Palmer is a library that I’ve created to help solve this problem. You can read more about it over at GitHub. If you just want to download it and have a play, you can install the package from NuGet.
Install-Package Palmer
Using the API is easy with its fluent syntax:
Retry.On<SqlException>().For(5).With(context =>
{
// Some code that might throw a transient SQL exception.
});
This is a 0.1 release so I am looking for feedback and ideas on how to improve the library. I’ve already got a couple of ideas such as:
- Extend the On/AndOn methods to allow passing in a typed exception to make accessing specific exception fields easier.
- Add event hooks to support logging exceptions as they occur.
- Create an extension library for common usage scenarios such as SQL, network issues.
- Support capturing multiple exceptions with one termination condition.
I’ve also added some issues around improving the documentation and turning the library back into a portable library after getting my build issues sorted out.
Great library idea. I had to do something similar myself, when using Linq-to-SQL over SQL Azure, which doesn’t guarantee reliability.
I always find these kind of apis confusing because it is not clear if the repeat number is inclusive or exclusive of the original atttempt. It would be good if the API could make this clear.
My issue with these types of api is that it is not clear if the repeat number is inclusive or exclusive of the original attempt.
Thanks for the feedback Rory. I’ve created an issue for this on GitHub:
https://github.com/MitchDenny/Palmer/issues/8
Can I ask another favour, could you take a stab (in the comments of that issue) in writing what would make it easier to figure out how many times it is going to execute? I must admit I struggle with this one myself.
Interesting idea. Certainly will be very useful to commercial if a solid retry framework is available. For failed retries at work I constantly encounter the need to deal the followings:
1. Minimum waiting time between retries.
2. Every retry action may take a different set of arguments / data.
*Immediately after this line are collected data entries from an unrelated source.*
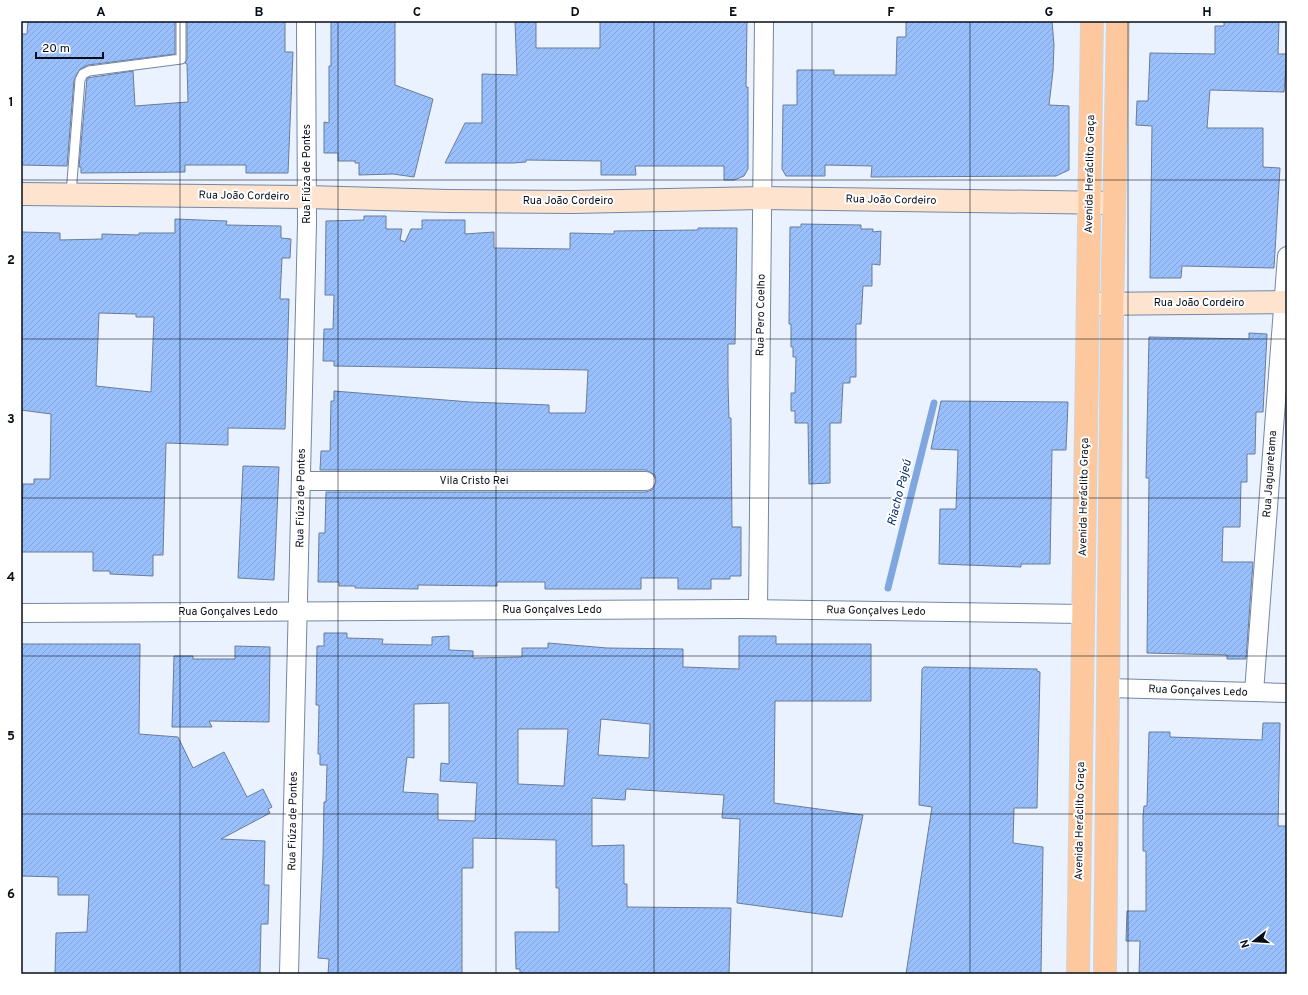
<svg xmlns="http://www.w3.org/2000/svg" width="1308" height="995" font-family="Overpass,sans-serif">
	<defs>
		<pattern id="building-hatch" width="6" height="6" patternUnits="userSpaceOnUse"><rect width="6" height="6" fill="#99c0fc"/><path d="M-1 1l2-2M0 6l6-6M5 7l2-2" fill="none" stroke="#82a4d7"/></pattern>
	</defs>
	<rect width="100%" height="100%" fill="#eaf2ff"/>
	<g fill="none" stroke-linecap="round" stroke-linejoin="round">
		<path stroke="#80a6e0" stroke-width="7" d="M888 588 934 403"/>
	</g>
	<g fill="url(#building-hatch)" stroke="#697c98" fill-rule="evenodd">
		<path d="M28 21H175V54L88 65 80 69 74 80 67 166 21 165V34H27Z"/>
		<path d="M187 21H285V52H293L288 173H246V165H185V172L81 173V167H79L87 78 133 71 135 106 188 102 187 64 185 63 187 59Z"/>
		<path d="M331 21H395V85L433 99 414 177 393 174 359 175V163H355V161H338V153H324V122L329 123V66H331Z"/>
		<path d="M515 21H536V48H600V21H747L746 87H748V169L744 176 734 180H724V166H635L636 175H601V161L526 160V162L513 163H445L465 123H482V74L517 75Z"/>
		<path d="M906 21H1052L1054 45 1053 71 1049 105 1069 106V170L1056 176 871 177 872 166 825 165V176H786L782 169 783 105H797V70H834V75H896L897 37H906Z"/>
		<path d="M1224 21H1279L1278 54H1287L1284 92 1210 90 1207 128H1263V167L1280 168 1274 268 1182 266 1181 278H1150L1152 126 1136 125 1137 101H1148L1150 53 1215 54V26H1224Z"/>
		<path d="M364 216H386V229H402L400 240 405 242 411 229H422V220H465V234L494 232V248L570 249V233L614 234V231L698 230V228H737L735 344H728V383L729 418H731L732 527H741V576H730V579H711V589H678V578H641V589H545V582H497V586L418 585V589L355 588V586H339V582H318L319 533H325L326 492H646L652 490 656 481 655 475 646 470H320L321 451H330L331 401H334V391L470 402 549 405V413H585L586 410 588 370 334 366V361H323L324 329H333L334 295H325L326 221 364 220Z"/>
		<path d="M175 219 227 221 226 225 281 226V238L291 239 290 258H282L280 299H289L285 429 228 428V445L166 443 163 555H153V576L110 574V571H93V552H21L23 484H34V479H50L51 414 21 410V232L60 233V240L102 239V234L139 235V233H175ZM99 313 136 314V317H154L151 392 96 386Z"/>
		<path d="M801 224 861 225V229H873V232L881 231 880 265 872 264V286H863L861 324H856V377H850V383H843L841 423H830V483L809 484 808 423H795V411H791V393H795L796 357H793V347H791V324H789L790 227H801Z"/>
		<path d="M1249 333 1267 334 1263 412H1256L1255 454H1247V482H1241L1240 527H1223L1222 562H1253L1246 659H1227V655L1147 653 1149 478H1146L1149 337 1249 339Z"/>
		<path d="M941 401 1068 402 1066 450H1052L1050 564H1021V567L939 564 940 509H956L958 450 931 449Z"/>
		<path d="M243 466 279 467 274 580 238 578Z"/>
		<path d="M324 633H347V638L383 639 382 644 432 645V637L449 636V650L473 651V658L522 657V648H548V643L607 648 683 649V667L739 669V636H776V644H871V701H775L774 803 863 815 842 917 737 903 740 819 722 818 724 795 626 789 625 800 592 798V846L624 845V884H627V907L731 908 729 974H520V969H516L515 932H559V888H556V840L473 838V868H462V974H328L329 959 318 958 323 857 324 802H326L327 765H320V754H318L319 705H316L317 646H324ZM449 703V764L441 763 440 781 477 783 475 821 438 820V794L403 792 407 757 414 758V704ZM601 719 650 724 649 758 598 755ZM518 729H568L564 786 518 784Z"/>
		<path d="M21 644H140L139 734 178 737 193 768 224 752 247 797 263 789 272 807 268 809 270 813 221 839 265 841 264 885H269L268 924H261L260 974H55L56 933 87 932 89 895H58V877L21 876Z"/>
		<path d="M235 646 270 647 269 722 209 721 212 727H172L174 656H193V659H235Z"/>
		<path d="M924 667 1037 669V671L1040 672 1037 808H1014L1013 843 1043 847 1041 974H906L932 807 919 805 922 669Z"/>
		<path d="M1263 723H1280L1278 826H1287V974H1139L1140 941H1126L1127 911H1146V851H1143V816L1144 806H1147L1149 732H1170V737L1262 740Z"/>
	</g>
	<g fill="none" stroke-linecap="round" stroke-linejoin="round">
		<g stroke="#7487a4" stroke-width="11">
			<path id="lane" d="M71 194 80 80 83 74 89 71 181 59V21"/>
		</g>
		<g stroke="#7487a4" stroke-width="20">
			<g id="street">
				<path d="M302 481H646"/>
				<path d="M758 609 764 21"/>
				<path d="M21 613 741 609 1083 614"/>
				<path d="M1109 688 1287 693"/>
				<path d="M1254 692 1287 256"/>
				<path d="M289 974 307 224 306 21"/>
			</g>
		</g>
		<g stroke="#7487a4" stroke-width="24">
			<g id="secondary">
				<path d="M21 194 308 197 448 201 573 202 762 198 1114 203"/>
				<path d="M1088 304 1287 302"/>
			</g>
		</g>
		<g stroke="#d2d4d5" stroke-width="24">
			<g id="primary">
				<path d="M1078 974 1092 21"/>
				<path d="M1105 974 1112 315 1118 21"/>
			</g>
		</g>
		<use href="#lane" stroke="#fff" stroke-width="9"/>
		<use href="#street" stroke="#fff" stroke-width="18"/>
		<use href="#secondary" stroke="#fee4ce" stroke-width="22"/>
		<use href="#primary" stroke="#fdc89d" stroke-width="22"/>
	</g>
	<path fill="none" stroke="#070e18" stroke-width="1" stroke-opacity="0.55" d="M180 21V974M338 21V974M496 21V974M654 21V974M812 21V974M970 21V974M1128 21V974M21 180H1287M21 339H1287M21 498H1287M21 656H1287M21 814H1287"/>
	<g text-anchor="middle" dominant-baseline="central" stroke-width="4" stroke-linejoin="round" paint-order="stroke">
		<g font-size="11" fill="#070e18" stroke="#fff">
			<text transform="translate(307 174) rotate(-90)">Rua Fiúza de Pontes</text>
			<text transform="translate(1090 174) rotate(-89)">Avenida Heráclito Graça</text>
			<text transform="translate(244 196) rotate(1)">Rua João Cordeiro</text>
			<text transform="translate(891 200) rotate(1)">Rua João Cordeiro</text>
			<text x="568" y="201">Rua João Cordeiro</text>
			<text x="1199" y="303">Rua João Cordeiro</text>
			<text transform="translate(761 315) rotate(-89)">Rua Pero Coelho</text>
			<text transform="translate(1270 474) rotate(-86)">Rua Jaguaretama</text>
			<text x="474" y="481">Vila Cristo Rei</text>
			<text transform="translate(1084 497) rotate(-89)">Avenida Heráclito Graça</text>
			<text transform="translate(301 498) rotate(-89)">Rua Fiúza de Pontes</text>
			<text x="552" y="610">Rua Gonçalves Ledo</text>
			<text transform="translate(876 611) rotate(1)">Rua Gonçalves Ledo</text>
			<text x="228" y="612">Rua Gonçalves Ledo</text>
			<text transform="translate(1198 691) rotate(2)">Rua Gonçalves Ledo</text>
			<text transform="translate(293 821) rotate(-89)">Rua Fiúza de Pontes</text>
			<text transform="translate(1080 821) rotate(-89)">Avenida Heráclito Graça</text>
		</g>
		<g font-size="12" font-style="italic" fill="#002c6e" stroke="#fff">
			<text transform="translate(900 493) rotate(-76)">Riacho Pajeú</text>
		</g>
	</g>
	<rect width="1308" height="995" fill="none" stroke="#ffffff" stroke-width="44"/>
	<g transform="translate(1254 941) rotate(253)" stroke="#ffffff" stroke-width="3" paint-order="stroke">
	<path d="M0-3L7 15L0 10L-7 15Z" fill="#070e18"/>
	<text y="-6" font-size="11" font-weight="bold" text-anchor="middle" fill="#070e18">N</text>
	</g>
	<path d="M36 52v6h67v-6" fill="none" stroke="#070e18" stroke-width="2"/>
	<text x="42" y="52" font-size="12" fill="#070e18" stroke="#ffffff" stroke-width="3" paint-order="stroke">20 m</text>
	<rect x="22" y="22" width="1264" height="951" fill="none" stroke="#070e18" stroke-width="1.5"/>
	<g font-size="13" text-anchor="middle" font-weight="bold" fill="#070e18">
		<text x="101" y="16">A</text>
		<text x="259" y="16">B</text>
		<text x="417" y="16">C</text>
		<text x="575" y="16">D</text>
		<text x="733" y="16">E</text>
		<text x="891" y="16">F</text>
		<text x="1049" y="16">G</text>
		<text x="1207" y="16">H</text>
		<text x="11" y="106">1</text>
		<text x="11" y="264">2</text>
		<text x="11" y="423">3</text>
		<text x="11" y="581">4</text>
		<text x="11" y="740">5</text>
		<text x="11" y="898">6</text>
	</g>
</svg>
E.g. 100 web service calls made, 50 needs retry after 1st run, 20 needs retry after 2nd run etc.
3. Feeling that it would be nice if retries can be specified via AOP as attributes of service methods.
Hi Mitch,
If you need another good real world example of use for this library, check out retrying WCF operations. Theres a few good SO posts on this e.g. http://stackoverflow.com/questions/6130331/how-to-handle-wcf-exceptions-consolidated-list-with-code
One obvious point that is missing is the pause (which I see is on the github issues list).